_What you have to do_
Please output the listing below character for character and omit the images.

_Records for this task_
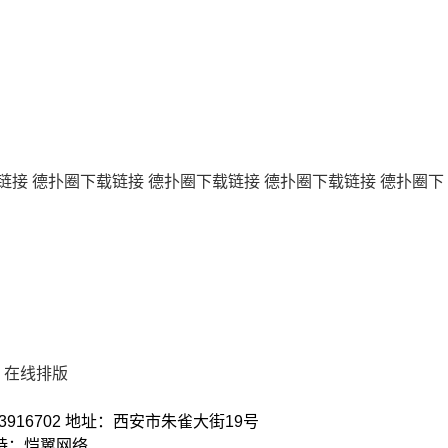
链接
德扑圈下载链接
德扑圈下载链接
德扑圈下载链接
德扑圈下
在线排版
3916702 地址：西安市朱雀大街19号
术支持：恺翼网络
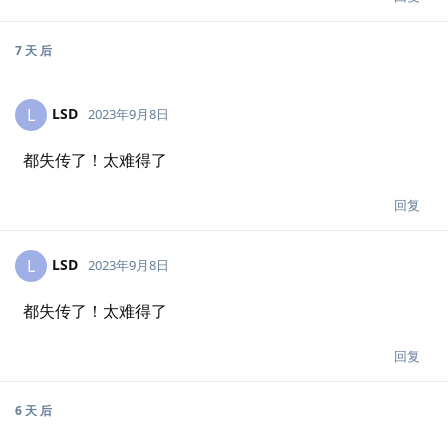
7 天
后
LSD
L
2023年9月8日
都失传了！太难得了
回复
LSD
L
2023年9月8日
都失传了！太难得了
回复
6 天
后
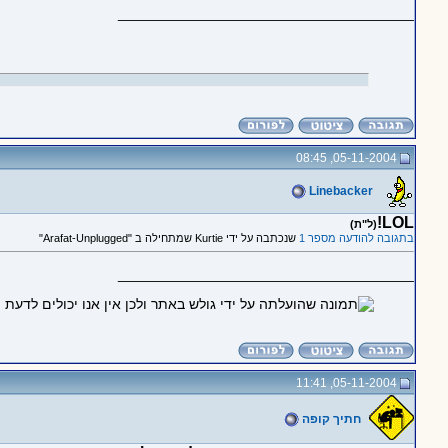
_____________________________________
05-11-2004, 08:45
Linebacker
LOL!
(ל"ת)
בתגובה להודעה מספר 1
שנכתבה על ידי Kurtie שמתחילה ב "Arafat-Unplugged"
_____________________________________
05-11-2004, 11:41
חתיך קופה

_Output of the exercise_
链接
德扑圈下载链接
德扑圈下载链接
德扑圈下载链接
德扑圈下
在线排版
3916702 地址：西安市朱雀大街19号
术支持：恺翼网络
7 天
后
LSD
L
2023年9月8日
都失传了！太难得了
回复
LSD
L
2023年9月8日
都失传了！太难得了
回复
6 天
后
_____________________________________
05-11-2004, 08:45
Linebacker
LOL!
(ל"ת)
בתגובה להודעה מספר 1
שנכתבה על ידי Kurtie שמתחילה ב "Arafat-Unplugged"
_____________________________________
05-11-2004, 11:41
חתיך קופה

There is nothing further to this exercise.